*** Recorded data Section Begins ***
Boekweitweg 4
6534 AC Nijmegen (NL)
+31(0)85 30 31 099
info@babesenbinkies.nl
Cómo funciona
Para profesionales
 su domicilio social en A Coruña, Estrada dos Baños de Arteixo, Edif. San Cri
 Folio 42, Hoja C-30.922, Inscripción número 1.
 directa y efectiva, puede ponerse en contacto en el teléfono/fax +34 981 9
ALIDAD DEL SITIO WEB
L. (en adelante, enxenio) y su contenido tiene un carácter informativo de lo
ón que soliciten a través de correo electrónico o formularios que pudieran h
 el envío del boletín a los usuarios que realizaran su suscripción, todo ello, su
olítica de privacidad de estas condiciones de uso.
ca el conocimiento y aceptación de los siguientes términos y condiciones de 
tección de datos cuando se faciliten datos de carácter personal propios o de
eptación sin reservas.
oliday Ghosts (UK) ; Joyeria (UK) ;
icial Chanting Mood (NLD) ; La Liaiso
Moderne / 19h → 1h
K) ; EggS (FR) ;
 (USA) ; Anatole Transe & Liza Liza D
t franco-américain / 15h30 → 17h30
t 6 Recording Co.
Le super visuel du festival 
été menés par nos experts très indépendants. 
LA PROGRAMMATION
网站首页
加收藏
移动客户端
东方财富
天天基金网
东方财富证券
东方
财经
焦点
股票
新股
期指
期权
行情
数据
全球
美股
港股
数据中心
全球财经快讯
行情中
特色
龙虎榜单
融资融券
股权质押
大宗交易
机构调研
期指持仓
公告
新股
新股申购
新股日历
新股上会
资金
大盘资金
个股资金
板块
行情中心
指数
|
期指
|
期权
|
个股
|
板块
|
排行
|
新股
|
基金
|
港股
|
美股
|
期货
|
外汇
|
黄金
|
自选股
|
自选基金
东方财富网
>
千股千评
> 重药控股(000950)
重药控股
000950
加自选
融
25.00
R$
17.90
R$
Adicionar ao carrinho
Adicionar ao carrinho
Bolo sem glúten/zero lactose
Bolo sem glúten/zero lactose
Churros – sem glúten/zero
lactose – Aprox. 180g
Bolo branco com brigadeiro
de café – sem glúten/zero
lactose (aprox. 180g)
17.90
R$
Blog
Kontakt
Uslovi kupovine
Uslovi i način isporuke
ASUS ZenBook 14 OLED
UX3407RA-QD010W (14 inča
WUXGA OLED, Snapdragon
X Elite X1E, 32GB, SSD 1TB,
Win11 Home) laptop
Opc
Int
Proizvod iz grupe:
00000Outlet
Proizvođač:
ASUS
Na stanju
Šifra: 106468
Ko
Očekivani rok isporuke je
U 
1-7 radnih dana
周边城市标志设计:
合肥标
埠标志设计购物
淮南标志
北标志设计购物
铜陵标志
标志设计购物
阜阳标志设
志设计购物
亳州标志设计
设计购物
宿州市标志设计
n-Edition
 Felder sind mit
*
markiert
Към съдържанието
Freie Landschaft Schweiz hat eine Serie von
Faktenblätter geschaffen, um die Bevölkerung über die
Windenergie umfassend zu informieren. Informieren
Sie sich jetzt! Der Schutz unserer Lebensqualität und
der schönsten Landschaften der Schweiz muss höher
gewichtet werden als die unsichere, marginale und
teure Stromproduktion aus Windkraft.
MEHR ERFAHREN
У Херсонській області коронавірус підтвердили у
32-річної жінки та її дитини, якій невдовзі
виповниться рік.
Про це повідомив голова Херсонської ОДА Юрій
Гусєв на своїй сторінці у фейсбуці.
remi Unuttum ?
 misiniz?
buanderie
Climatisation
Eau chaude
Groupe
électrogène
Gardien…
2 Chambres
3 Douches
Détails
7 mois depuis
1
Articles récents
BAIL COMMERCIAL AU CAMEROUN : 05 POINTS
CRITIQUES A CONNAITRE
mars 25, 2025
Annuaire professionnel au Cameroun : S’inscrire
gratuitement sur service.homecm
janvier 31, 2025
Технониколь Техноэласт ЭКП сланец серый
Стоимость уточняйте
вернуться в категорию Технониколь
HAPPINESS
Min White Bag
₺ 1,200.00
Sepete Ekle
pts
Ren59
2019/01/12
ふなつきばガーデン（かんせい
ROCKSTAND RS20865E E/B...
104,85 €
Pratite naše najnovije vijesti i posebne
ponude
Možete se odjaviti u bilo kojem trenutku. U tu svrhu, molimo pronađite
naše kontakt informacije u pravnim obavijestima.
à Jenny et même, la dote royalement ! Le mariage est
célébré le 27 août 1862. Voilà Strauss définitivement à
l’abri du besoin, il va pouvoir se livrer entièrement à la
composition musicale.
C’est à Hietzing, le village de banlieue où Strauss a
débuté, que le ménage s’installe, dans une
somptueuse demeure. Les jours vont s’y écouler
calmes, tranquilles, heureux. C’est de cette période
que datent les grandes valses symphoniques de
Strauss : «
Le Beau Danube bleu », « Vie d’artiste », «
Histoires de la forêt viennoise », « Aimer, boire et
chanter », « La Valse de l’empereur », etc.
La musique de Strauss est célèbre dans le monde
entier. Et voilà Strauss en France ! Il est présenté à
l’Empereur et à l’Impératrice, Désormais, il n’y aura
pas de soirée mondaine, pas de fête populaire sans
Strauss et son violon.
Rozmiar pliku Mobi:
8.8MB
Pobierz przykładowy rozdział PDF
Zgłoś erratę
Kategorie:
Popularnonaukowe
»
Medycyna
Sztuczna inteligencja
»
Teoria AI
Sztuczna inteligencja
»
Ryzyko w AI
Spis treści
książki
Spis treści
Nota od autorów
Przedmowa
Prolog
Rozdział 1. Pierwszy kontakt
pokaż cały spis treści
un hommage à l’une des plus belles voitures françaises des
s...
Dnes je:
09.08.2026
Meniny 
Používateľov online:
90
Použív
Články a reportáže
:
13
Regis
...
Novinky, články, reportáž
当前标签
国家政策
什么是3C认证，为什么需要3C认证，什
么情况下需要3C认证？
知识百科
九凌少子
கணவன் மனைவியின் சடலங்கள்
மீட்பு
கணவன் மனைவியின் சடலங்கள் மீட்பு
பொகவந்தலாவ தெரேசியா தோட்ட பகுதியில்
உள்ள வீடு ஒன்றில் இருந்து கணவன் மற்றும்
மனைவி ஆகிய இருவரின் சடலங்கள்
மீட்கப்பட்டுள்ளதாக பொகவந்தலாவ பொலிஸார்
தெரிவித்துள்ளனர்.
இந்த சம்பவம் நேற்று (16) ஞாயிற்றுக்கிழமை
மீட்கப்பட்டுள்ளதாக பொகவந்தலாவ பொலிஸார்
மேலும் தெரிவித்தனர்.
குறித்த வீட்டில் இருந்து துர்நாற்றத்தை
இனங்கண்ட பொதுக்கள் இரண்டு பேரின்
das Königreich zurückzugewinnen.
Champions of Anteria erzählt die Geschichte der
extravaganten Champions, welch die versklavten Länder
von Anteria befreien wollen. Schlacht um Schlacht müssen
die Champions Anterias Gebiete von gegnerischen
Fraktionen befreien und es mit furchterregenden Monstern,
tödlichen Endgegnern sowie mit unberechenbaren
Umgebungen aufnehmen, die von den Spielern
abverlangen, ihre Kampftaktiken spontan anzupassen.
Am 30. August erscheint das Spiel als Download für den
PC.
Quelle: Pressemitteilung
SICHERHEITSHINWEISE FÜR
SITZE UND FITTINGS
*** Recorded data Section Ends ***
> Assignment
Change every "Champions" in the items to "Heroes", keeping all other text the same.

> Worked solution
Boekweitweg 4
6534 AC Nijmegen (NL)
+31(0)85 30 31 099
info@babesenbinkies.nl
Cómo funciona
Para profesionales
 su domicilio social en A Coruña, Estrada dos Baños de Arteixo, Edif. San Cri
 Folio 42, Hoja C-30.922, Inscripción número 1.
 directa y efectiva, puede ponerse en contacto en el teléfono/fax +34 981 9
ALIDAD DEL SITIO WEB
L. (en adelante, enxenio) y su contenido tiene un carácter informativo de lo
ón que soliciten a través de correo electrónico o formularios que pudieran h
 el envío del boletín a los usuarios que realizaran su suscripción, todo ello, su
olítica de privacidad de estas condiciones de uso.
ca el conocimiento y aceptación de los siguientes términos y condiciones de 
tección de datos cuando se faciliten datos de carácter personal propios o de
eptación sin reservas.
oliday Ghosts (UK) ; Joyeria (UK) ;
icial Chanting Mood (NLD) ; La Liaiso
Moderne / 19h → 1h
K) ; EggS (FR) ;
 (USA) ; Anatole Transe & Liza Liza D
t franco-américain / 15h30 → 17h30
t 6 Recording Co.
Le super visuel du festival 
été menés par nos experts très indépendants. 
LA PROGRAMMATION
网站首页
加收藏
移动客户端
东方财富
天天基金网
东方财富证券
东方
财经
焦点
股票
新股
期指
期权
行情
数据
全球
美股
港股
数据中心
全球财经快讯
行情中
特色
龙虎榜单
融资融券
股权质押
大宗交易
机构调研
期指持仓
公告
新股
新股申购
新股日历
新股上会
资金
大盘资金
个股资金
板块
行情中心
指数
|
期指
|
期权
|
个股
|
板块
|
排行
|
新股
|
基金
|
港股
|
美股
|
期货
|
外汇
|
黄金
|
自选股
|
自选基金
东方财富网
>
千股千评
> 重药控股(000950)
重药控股
000950
加自选
融
25.00
R$
17.90
R$
Adicionar ao carrinho
Adicionar ao carrinho
Bolo sem glúten/zero lactose
Bolo sem glúten/zero lactose
Churros – sem glúten/zero
lactose – Aprox. 180g
Bolo branco com brigadeiro
de café – sem glúten/zero
lactose (aprox. 180g)
17.90
R$
Blog
Kontakt
Uslovi kupovine
Uslovi i način isporuke
ASUS ZenBook 14 OLED
UX3407RA-QD010W (14 inča
WUXGA OLED, Snapdragon
X Elite X1E, 32GB, SSD 1TB,
Win11 Home) laptop
Opc
Int
Proizvod iz grupe:
00000Outlet
Proizvođač:
ASUS
Na stanju
Šifra: 106468
Ko
Očekivani rok isporuke je
U 
1-7 radnih dana
周边城市标志设计:
合肥标
埠标志设计购物
淮南标志
北标志设计购物
铜陵标志
标志设计购物
阜阳标志设
志设计购物
亳州标志设计
设计购物
宿州市标志设计
n-Edition
 Felder sind mit
*
markiert
Към съдържанието
Freie Landschaft Schweiz hat eine Serie von
Faktenblätter geschaffen, um die Bevölkerung über die
Windenergie umfassend zu informieren. Informieren
Sie sich jetzt! Der Schutz unserer Lebensqualität und
der schönsten Landschaften der Schweiz muss höher
gewichtet werden als die unsichere, marginale und
teure Stromproduktion aus Windkraft.
MEHR ERFAHREN
У Херсонській області коронавірус підтвердили у
32-річної жінки та її дитини, якій невдовзі
виповниться рік.
Про це повідомив голова Херсонської ОДА Юрій
Гусєв на своїй сторінці у фейсбуці.
remi Unuttum ?
 misiniz?
buanderie
Climatisation
Eau chaude
Groupe
électrogène
Gardien…
2 Chambres
3 Douches
Détails
7 mois depuis
1
Articles récents
BAIL COMMERCIAL AU CAMEROUN : 05 POINTS
CRITIQUES A CONNAITRE
mars 25, 2025
Annuaire professionnel au Cameroun : S’inscrire
gratuitement sur service.homecm
janvier 31, 2025
Технониколь Техноэласт ЭКП сланец серый
Стоимость уточняйте
вернуться в категорию Технониколь
HAPPINESS
Min White Bag
₺ 1,200.00
Sepete Ekle
pts
Ren59
2019/01/12
ふなつきばガーデン（かんせい
ROCKSTAND RS20865E E/B...
104,85 €
Pratite naše najnovije vijesti i posebne
ponude
Možete se odjaviti u bilo kojem trenutku. U tu svrhu, molimo pronađite
naše kontakt informacije u pravnim obavijestima.
à Jenny et même, la dote royalement ! Le mariage est
célébré le 27 août 1862. Voilà Strauss définitivement à
l’abri du besoin, il va pouvoir se livrer entièrement à la
composition musicale.
C’est à Hietzing, le village de banlieue où Strauss a
débuté, que le ménage s’installe, dans une
somptueuse demeure. Les jours vont s’y écouler
calmes, tranquilles, heureux. C’est de cette période
que datent les grandes valses symphoniques de
Strauss : «
Le Beau Danube bleu », « Vie d’artiste », «
Histoires de la forêt viennoise », « Aimer, boire et
chanter », « La Valse de l’empereur », etc.
La musique de Strauss est célèbre dans le monde
entier. Et voilà Strauss en France ! Il est présenté à
l’Empereur et à l’Impératrice, Désormais, il n’y aura
pas de soirée mondaine, pas de fête populaire sans
Strauss et son violon.
Rozmiar pliku Mobi:
8.8MB
Pobierz przykładowy rozdział PDF
Zgłoś erratę
Kategorie:
Popularnonaukowe
»
Medycyna
Sztuczna inteligencja
»
Teoria AI
Sztuczna inteligencja
»
Ryzyko w AI
Spis treści
książki
Spis treści
Nota od autorów
Przedmowa
Prolog
Rozdział 1. Pierwszy kontakt
pokaż cały spis treści
un hommage à l’une des plus belles voitures françaises des
s...
Dnes je:
09.08.2026
Meniny 
Používateľov online:
90
Použív
Články a reportáže
:
13
Regis
...
Novinky, články, reportáž
当前标签
国家政策
什么是3C认证，为什么需要3C认证，什
么情况下需要3C认证？
知识百科
九凌少子
கணவன் மனைவியின் சடலங்கள்
மீட்பு
கணவன் மனைவியின் சடலங்கள் மீட்பு
பொகவந்தலாவ தெரேசியா தோட்ட பகுதியில்
உள்ள வீடு ஒன்றில் இருந்து கணவன் மற்றும்
மனைவி ஆகிய இருவரின் சடலங்கள்
மீட்கப்பட்டுள்ளதாக பொகவந்தலாவ பொலிஸார்
தெரிவித்துள்ளனர்.
இந்த சம்பவம் நேற்று (16) ஞாயிற்றுக்கிழமை
மீட்கப்பட்டுள்ளதாக பொகவந்தலாவ பொலிஸார்
மேலும் தெரிவித்தனர்.
குறித்த வீட்டில் இருந்து துர்நாற்றத்தை
இனங்கண்ட பொதுக்கள் இரண்டு பேரின்
das Königreich zurückzugewinnen.
Heroes of Anteria erzählt die Geschichte der
extravaganten Heroes, welch die versklavten Länder
von Anteria befreien wollen. Schlacht um Schlacht müssen
die Heroes Anterias Gebiete von gegnerischen
Fraktionen befreien und es mit furchterregenden Monstern,
tödlichen Endgegnern sowie mit unberechenbaren
Umgebungen aufnehmen, die von den Spielern
abverlangen, ihre Kampftaktiken spontan anzupassen.
Am 30. August erscheint das Spiel als Download für den
PC.
Quelle: Pressemitteilung
SICHERHEITSHINWEISE FÜR
SITZE UND FITTINGS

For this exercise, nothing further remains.